We will have (hopefully) our EMLS workshop again at SE 2015 in Dresden. The primary goal of that workshop is to bring people together working on common issues to foster their collaboration. Therefore, we encourage people to submit interesting collaboration ideas, research questions, case studies or case study plans, or other initiatives to the workshop when it will be announced on 1st December 2014.

MODELS 2014: A Personal Review

Yes, I know, MODELS was in September and such a late review is kind of awkward. However, I was quite busy in the last couple of weeks. So the review had to wait.

First of all. Models was great and the extended summer (from an almost Scandinavian perspective)  was also very motivating. I should remind myself to go to the south of Europe every September.

The workshops, I attended, were also very interesting and enlightening. In the reviews to my doctoral symposium paper were very motivating, especially because the term “relevant for research and industry” was in there without a negating in it. The meeting itself was also fascinating (thanks to Benoit Baudry and the reviewers).

I also attended an workshop on deep modeling which provided some good insight into different approaches in that field and where they differ. In the end we had quite an active discussion on what to do with the workshop and with this emerging field as such. In short you could say that the different approaches are diverse and therefore comparing them on term of quality is complicated. Especially because the vocabulary is not unified. Therefore, one result of the discussion was the creation of a glossary for common terms to be able to come up with a method to compare the approaches. And someone coined the NoUML as a summarizing term for all deep modeling approaches as they are to UML as NoSQL is to SQL. Even though it was a funny remark, especially knowing that Models started as an UML conference, I think the term is good enough to cover all of the presented approaches and even allows to come up with a total different modeling concept without leaving the field immediately.

On Monday, I visited a tutorial on language modeling principles. As I am very interested in that field, I wanted to know if I can meet some interesting people there (which I did). While most of the tutorial was not completely new to me, Ralf Lämmel presented it in an interesting way which also provided some deeper understandings of the different parts and views of the principles. I was especially intrigued by his definition of mega models. I still do not like the name, as I find it – personally – not very descriptive. However, his definition was concise and expressive.

Here it is: A mega model is model which specifies the relationship of different models to each other. A model is that context could be a model, a meta-model or a transformation.
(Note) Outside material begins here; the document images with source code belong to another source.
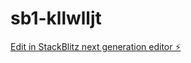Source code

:# sb1-kllwlljt

[Edit in StackBlitz next generation editor ⚡️](https://stackblitz.com/~/github.com/kotarosan/sb1-kllwlljt)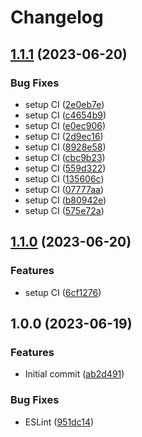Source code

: # Changelog

## [1.1.1](https://github.com/misablaha/release-test/compare/v1.1.0...v1.1.1) (2023-06-20)


### Bug Fixes

* setup CI ([2e0eb7e](https://github.com/misablaha/release-test/commit/2e0eb7ec4497d4cdd6b6984e79d76fd7c9f2e07f))
* setup CI ([c4654b9](https://github.com/misablaha/release-test/commit/c4654b9e379a8ef3334cbbe9a1764b4b2de2c1de))
* setup CI ([e0ec906](https://github.com/misablaha/release-test/commit/e0ec9069fe805042116f56b976ba8605f208465f))
* setup CI ([2d9ec16](https://github.com/misablaha/release-test/commit/2d9ec162769210d9bfa128cc26571e13c8b2baf8))
* setup CI ([8928e58](https://github.com/misablaha/release-test/commit/8928e587ae15d9d3fb65b0fd7e35e9f70fb85c37))
* setup CI ([cbc9b23](https://github.com/misablaha/release-test/commit/cbc9b234f4919d27b73f1ab3749e3fb7fce5ccef))
* setup CI ([559d322](https://github.com/misablaha/release-test/commit/559d322521eb2499c921f5a1dd7c14a276e02b4e))
* setup CI ([135606c](https://github.com/misablaha/release-test/commit/135606c72368340840849a40931333e96308ce11))
* setup CI ([07777aa](https://github.com/misablaha/release-test/commit/07777aaf52a6db80b85c8a080084662a46f3cb5f))
* setup CI ([b80942e](https://github.com/misablaha/release-test/commit/b80942ec3f7fcb72470920ad56f22dc9c94f3013))
* setup CI ([575e72a](https://github.com/misablaha/release-test/commit/575e72a630008189dfc491d70e552088836928ad))

## [1.1.0](https://github.com/misablaha/release-test/compare/v1.0.0...v1.1.0) (2023-06-20)


### Features

* setup CI ([6cf1276](https://github.com/misablaha/release-test/commit/6cf12761a5b65f263e94bf9762fd867602a9aee5))

## 1.0.0 (2023-06-19)


### Features

* Initial commit ([ab2d491](https://github.com/misablaha/release-test/commit/ab2d491cadb91c49d7887ea766832d84e7583293))


### Bug Fixes

* ESLint ([951dc14](https://github.com/misablaha/release-test/commit/951dc140ef4e9c407d08127f38956e029f054157))
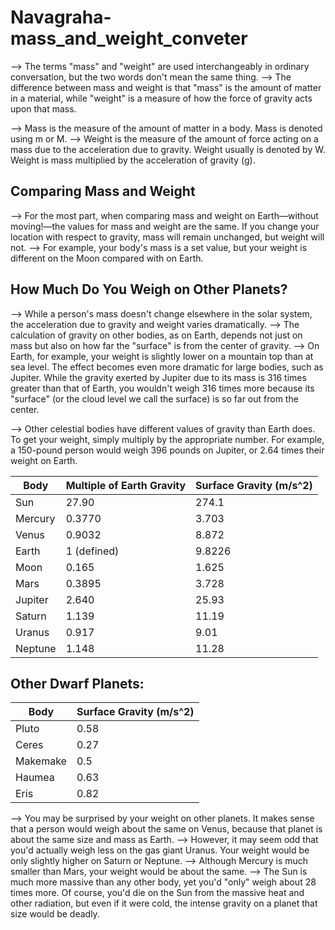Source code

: # Navagraha-mass_and_weight_conveter

--> The terms "mass" and "weight" are used interchangeably in ordinary conversation, but the two words don't mean the same thing.
--> The difference between mass and weight is that "mass" is the amount of matter in a material, while "weight" is a measure of how the force of gravity acts upon that mass.

--> Mass is the measure of the amount of matter in a body. Mass is denoted using m or M.
--> Weight is the measure of the amount of force acting on a mass due to the acceleration due to gravity. Weight usually is denoted by W. Weight is mass multiplied by the acceleration of gravity (g).


## Comparing Mass and Weight

--> For the most part, when comparing mass and weight on Earth—without moving!—the values for mass and weight are the same. If you change your location with respect to gravity, mass will remain unchanged, but weight will not.
--> For example, your body's mass is a set value, but your weight is different on the Moon compared with on Earth.


## How Much Do You Weigh on Other Planets?

--> While a person's mass doesn't change elsewhere in the solar system, the acceleration due to gravity and weight varies dramatically.
--> The calculation of gravity on other bodies, as on Earth, depends not just on mass but also on how far the "surface" is from the center of gravity.
--> On Earth, for example, your weight is slightly lower on a mountain top than at sea level. The effect becomes even more dramatic for large bodies, such as Jupiter. While the gravity exerted by Jupiter due to its mass is 316 times greater than that of Earth, you wouldn't weigh 316 times more because its "surface" (or the cloud level we call the surface) is so far out from the center.

--> Other celestial bodies have different values of gravity than Earth does. To get your weight, simply multiply by the appropriate number. For example, a 150-pound person would weigh 396 pounds on Jupiter, or 2.64 times their weight on Earth.

| **Body**      | **Multiple of Earth Gravity** | **Surface Gravity (m/s^2)** |
| ------------- | ----------------------------- | --------------------------- |
| Sun           | 27.90                         | 274.1                       |
| Mercury       | 0.3770                        | 3.703                       |
| Venus         | 0.9032                        | 8.872                       |
| Earth         | 1 (defined)                   | 9.8226                      |
| Moon          | 0.165                         | 1.625                       |
| Mars          | 0.3895                        | 3.728                       |
| Jupiter       | 2.640                         | 25.93                       |
| Saturn        | 1.139                         | 11.19                       |
| Uranus        | 0.917                         | 9.01                        |
| Neptune       | 1.148                         | 11.28                       |


## Other Dwarf Planets:

| **Body**      | **Surface Gravity (m/s^2)** |
| ------------- | --------------------------- |
| Pluto         | 0.58                        |
| Ceres         | 0.27                        |
| Makemake      | 0.5                         |
| Haumea        | 0.63                        |
| Eris          | 0.82                        |

--> You may be surprised by your weight on other planets. It makes sense that a person would weigh about the same on Venus, because that planet is about the same size and mass as Earth.
--> However, it may seem odd that you'd actually weigh less on the gas giant Uranus. Your weight would be only slightly higher on Saturn or Neptune.
--> Although Mercury is much smaller than Mars, your weight would be about the same.
--> The Sun is much more massive than any other body, yet you'd "only" weigh about 28 times more. Of course, you'd die on the Sun from the massive heat and other radiation, but even if it were cold, the intense gravity on a planet that size would be deadly.

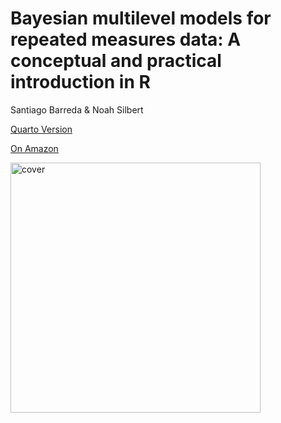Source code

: # Bayesian multilevel models for repeated measures data: A conceptual and practical introduction in R
Santiago Barreda & Noah Silbert
 
[Quarto Version](https://santiagobarreda.com/bmmrmd/)

[On Amazon](https://www.amazon.com/Bayesian-Multilevel-Models-Repeated-Measures/dp/1032259639)
  
[<img alt="cover" width="400" src="[https://raw.githubusercontent.com/santiagobarreda/bmmrmd/main/docs/_main_files/figure-html/cover.png](https://m.media-amazon.com/images/I/71AvSKZOO-L._SL1500_.jpg)"/>](https://www.amazon.com/Bayesian-Multilevel-Models-Repeated-Measures/dp/1032259639)

  

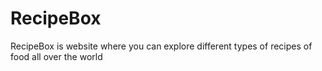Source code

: # RecipeBox
RecipeBox is website where you can explore different types of recipes of food all over the world 
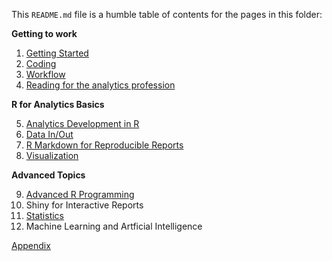This `README.md` file is a humble table of contents for the pages in this folder:

**Getting to work**

1. [Getting Started](https://github.com/brandonpope/learningR/blob/master/documentation/01-Getting-Started.md)
2. [Coding](https://github.com/brandonpope/learningR/blob/master/documentation/Coding.md)
3. [Workflow](https://github.com/brandonpope/learningR/blob/master/documentation/Workflow.md)
4. [Reading for the analytics profession](https://github.com/brandonpope/learning-R-for-analytics/blob/master/documentation/04-analyticsReading.md)


**R for Analytics Basics**

5. [Analytics Development in R](https://github.com/brandonpope/learning-R-for-analytics/blob/master/documentation/analytics-development-in-R.md)
6. [Data In/Out](https://github.com/brandonpope/learning-R-for-analytics/blob/master/documentation/data-in-out.md)
7. [R Markdown for Reproducible Reports](https://github.com/brandonpope/learning-R-for-analytics/blob/master/documentation/R-Markdown-for-Reproducible-Reports.md)
8. [Visualization](https://github.com/brandonpope/learning-R-for-analytics/blob/master/documentation/visualization.md)


**Advanced Topics**

9. [Advanced R Programming](https://github.com/brandonpope/learning-R-for-analytics/blob/master/documentation/Advanced-R-Programming.md)
10. Shiny for Interactive Reports
11. [Statistics](https://github.com/brandonpope/learning-R-for-analytics/blob/master/documentation/Statistics.md)
12. Machine Learning and Artficial Intelligence


[Appendix](https://github.com/brandonpope/learning-R-for-analytics/blob/master/documentation/Appendix.md)
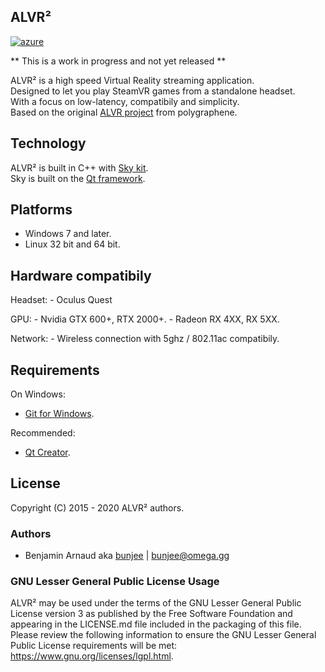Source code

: ALVR²
---
[![azure](https://dev.azure.com/bunjee/ALVR2/_apis/build/status/omega-gg.ALVR2)](https://dev.azure.com/bunjee/ALVR2/_build)

** This is a work in progress and not yet released **

ALVR² is a high speed Virtual Reality streaming application.<br>
Designed to let you play SteamVR games from a standalone headset.<br>
With a focus on low-latency, compatibily and simplicity.<br>
Based on the original [ALVR project](https://github.com/polygraphene/ALVR) from polygraphene.<br>

## Technology

ALVR² is built in C++ with [Sky kit](http://omega.gg/Sky/sources).<br>
Sky is built on the [Qt framework](https://github.com/qtproject).<br>

## Platforms

- Windows 7 and later.
- Linux 32 bit and 64 bit.

## Hardware compatibily

Headset:
    - Oculus Quest

GPU:
    - Nvidia GTX 600+, RTX 2000+.
    - Radeon RX 4XX, RX 5XX.

Network:
    - Wireless connection with 5ghz / 802.11ac compatibily.

## Requirements

On Windows:
- [Git for Windows](https://git-for-windows.github.io).

Recommended:
- [Qt Creator](https://download.qt.io/official_releases/qtcreator).

## License

Copyright (C) 2015 - 2020 ALVR² authors.

### Authors

- Benjamin Arnaud aka [bunjee](http://bunjee.me) | <bunjee@omega.gg>

### GNU Lesser General Public License Usage

ALVR² may be used under the terms of the GNU Lesser General Public License version 3 as published
by the Free Software Foundation and appearing in the LICENSE.md file included in the packaging of
this file. Please review the following information to ensure the GNU Lesser General Public License
requirements will be met: https://www.gnu.org/licenses/lgpl.html.

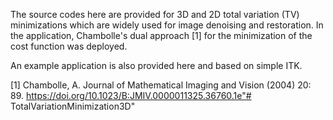 The source codes here are provided for 3D and 2D total variation (TV) minimizations which are widely used for image denoising and restoration. In the application, Chambolle's dual approach [1] for the minimization of the cost function was deployed.

An example application is also provided here and based on simple ITK. 

[1] Chambolle, A. Journal of Mathematical Imaging and Vision (2004) 20: 89. https://doi.org/10.1023/B:JMIV.0000011325.36760.1e"# TotalVariationMinimization3D" 

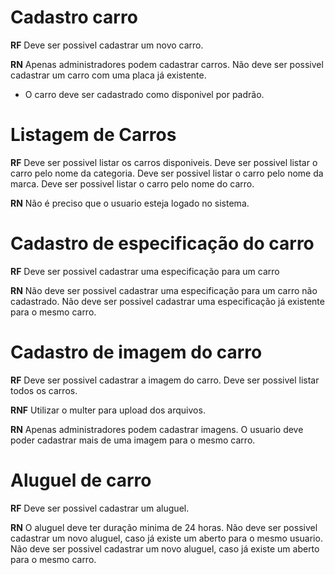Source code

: # Cadastro carro

**RF**
Deve ser possivel cadastrar um novo carro.


**RN**
Apenas administradores podem cadastrar carros.
Não deve ser possivel cadastrar um carro com uma placa já existente.
* O carro deve ser cadastrado como disponivel por padrão.

# Listagem de Carros

**RF**
Deve ser possivel listar os carros disponiveis.
Deve ser possivel listar o carro pelo nome da categoria.
Deve ser possivel listar o carro pelo nome da marca.
Deve ser possivel listar o carro pelo nome do carro.

**RN**
Não é preciso que o usuario esteja logado no sistema.


# Cadastro de especificação do carro

**RF**
Deve ser possivel cadastrar uma especificação para um carro


**RN**
Não deve ser possivel cadastrar uma especificação para um carro não cadastrado.
Não deve ser possivel cadastrar uma especificação já existente para o mesmo carro.

# Cadastro de imagem do carro

**RF**
Deve ser possivel cadastrar a imagem do carro.
Deve ser possivel listar todos os carros.

**RNF**
Utilizar o multer para upload dos arquivos.

**RN**
Apenas administradores podem cadastrar imagens.
O usuario deve poder cadastrar mais de uma imagem para o mesmo carro.

# Aluguel de carro

**RF**
Deve ser possivel cadastrar um aluguel.

**RN**
O aluguel deve ter duração minima de 24 horas.
Não deve ser possivel cadastrar um novo aluguel, caso já existe um aberto para o mesmo usuario.
Não deve ser possivel cadastrar um novo aluguel, caso já existe um aberto para o mesmo carro.
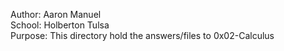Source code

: Author: Aaron Manuel<br/>
School: Holberton Tulsa<br/>
Purpose: This directory hold the answers/files to 0x02-Calculus<br/>

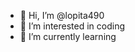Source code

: - 👋 Hi, I’m @lopita490
- 👀 I’m interested in coding 
- 🌱 I’m currently learning 

<!---
lopita490/lopita490 is a ✨ special ✨ repository because its `README.md` (this file) appears on your GitHub profile.
You can click the Preview link to take a look at your changes.
--->
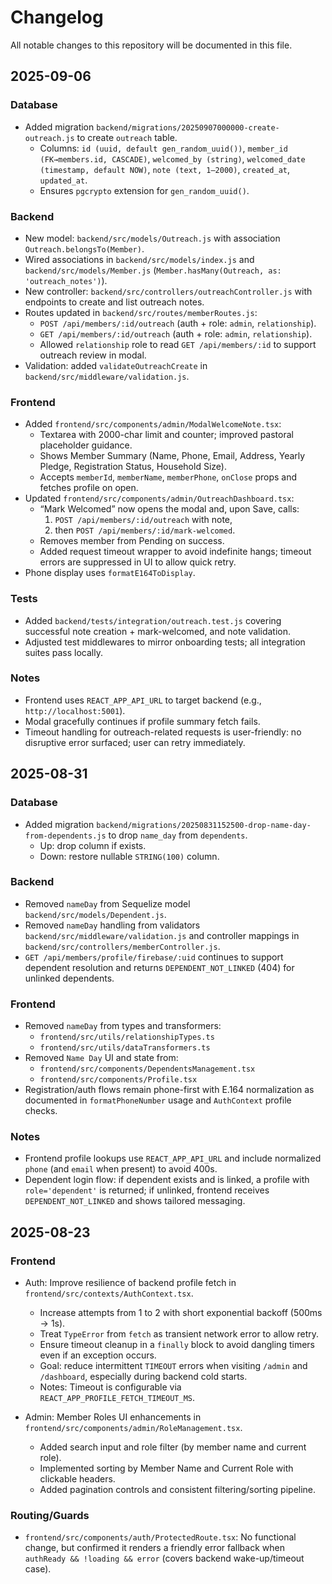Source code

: # Changelog

All notable changes to this repository will be documented in this file.

## 2025-09-06

### Database

- Added migration `backend/migrations/20250907000000-create-outreach.js` to create `outreach` table.
  - Columns: `id (uuid, default gen_random_uuid())`, `member_id (FK→members.id, CASCADE)`, `welcomed_by (string)`, `welcomed_date (timestamp, default NOW)`, `note (text, 1–2000)`, `created_at`, `updated_at`.
  - Ensures `pgcrypto` extension for `gen_random_uuid()`.

### Backend

- New model: `backend/src/models/Outreach.js` with association `Outreach.belongsTo(Member)`.
- Wired associations in `backend/src/models/index.js` and `backend/src/models/Member.js` (`Member.hasMany(Outreach, as: 'outreach_notes')`).
- New controller: `backend/src/controllers/outreachController.js` with endpoints to create and list outreach notes.
- Routes updated in `backend/src/routes/memberRoutes.js`:
  - `POST /api/members/:id/outreach` (auth + role: `admin`, `relationship`).
  - `GET /api/members/:id/outreach` (auth + role: `admin`, `relationship`).
  - Allowed `relationship` role to read `GET /api/members/:id` to support outreach review in modal.
- Validation: added `validateOutreachCreate` in `backend/src/middleware/validation.js`.

### Frontend

- Added `frontend/src/components/admin/ModalWelcomeNote.tsx`:
  - Textarea with 2000-char limit and counter; improved pastoral placeholder guidance.
  - Shows Member Summary (Name, Phone, Email, Address, Yearly Pledge, Registration Status, Household Size).
  - Accepts `memberId`, `memberName`, `memberPhone`, `onClose` props and fetches profile on open.
- Updated `frontend/src/components/admin/OutreachDashboard.tsx`:
  - “Mark Welcomed” now opens the modal and, upon Save, calls:
    1) `POST /api/members/:id/outreach` with note,
    2) then `POST /api/members/:id/mark-welcomed`.
  - Removes member from Pending on success.
  - Added request timeout wrapper to avoid indefinite hangs; timeout errors are suppressed in UI to allow quick retry.
- Phone display uses `formatE164ToDisplay`.

### Tests

- Added `backend/tests/integration/outreach.test.js` covering successful note creation + mark-welcomed, and note validation.
- Adjusted test middlewares to mirror onboarding tests; all integration suites pass locally.

### Notes

- Frontend uses `REACT_APP_API_URL` to target backend (e.g., `http://localhost:5001`).
- Modal gracefully continues if profile summary fetch fails.
- Timeout handling for outreach-related requests is user-friendly: no disruptive error surfaced; user can retry immediately.

## 2025-08-31

### Database

- Added migration `backend/migrations/20250831152500-drop-name-day-from-dependents.js` to drop `name_day` from `dependents`.
  - Up: drop column if exists.
  - Down: restore nullable `STRING(100)` column.

### Backend

- Removed `nameDay` from Sequelize model `backend/src/models/Dependent.js`.
- Removed `nameDay` handling from validators `backend/src/middleware/validation.js` and controller mappings in `backend/src/controllers/memberController.js`.
- `GET /api/members/profile/firebase/:uid` continues to support dependent resolution and returns `DEPENDENT_NOT_LINKED` (404) for unlinked dependents.

### Frontend

- Removed `nameDay` from types and transformers:
  - `frontend/src/utils/relationshipTypes.ts`
  - `frontend/src/utils/dataTransformers.ts`
- Removed `Name Day` UI and state from:
  - `frontend/src/components/DependentsManagement.tsx`
  - `frontend/src/components/Profile.tsx`
- Registration/auth flows remain phone-first with E.164 normalization as documented in `formatPhoneNumber` usage and `AuthContext` profile checks.

### Notes

- Frontend profile lookups use `REACT_APP_API_URL` and include normalized `phone` (and `email` when present) to avoid 400s.
- Dependent login flow: if dependent exists and is linked, a profile with `role='dependent'` is returned; if unlinked, frontend receives `DEPENDENT_NOT_LINKED` and shows tailored messaging.

## 2025-08-23

### Frontend

- Auth: Improve resilience of backend profile fetch in `frontend/src/contexts/AuthContext.tsx`.
  - Increase attempts from 1 to 2 with short exponential backoff (500ms → 1s).
  - Treat `TypeError` from `fetch` as transient network error to allow retry.
  - Ensure timeout cleanup in a `finally` block to avoid dangling timers even if an exception occurs.
  - Goal: reduce intermittent `TIMEOUT` errors when visiting `/admin` and `/dashboard`, especially during backend cold starts.
  - Notes: Timeout is configurable via `REACT_APP_PROFILE_FETCH_TIMEOUT_MS`.

- Admin: Member Roles UI enhancements in `frontend/src/components/admin/RoleManagement.tsx`.
  - Added search input and role filter (by member name and current role).
  - Implemented sorting by Member Name and Current Role with clickable headers.
  - Added pagination controls and consistent filtering/sorting pipeline.

### Routing/Guards

- `frontend/src/components/auth/ProtectedRoute.tsx`: No functional change, but confirmed it renders a friendly error fallback when `authReady && !loading && error` (covers backend wake-up/timeout case).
And a relationship between two models could be conforms to, (as in my VAO paper this year) an aspect base model relationship or many more.

Subsequently, we used the notion of mega models to formalize the big picture of our iObserve approach which we integrated in one of our recent publications (which will hopefully be accepted).

So all in all Valencia was quite thrilling and productive. So I look forward to go to Ottawa next year. And maybe we are able to publish my generator composition approach at ICMT 2015 which would be a great development.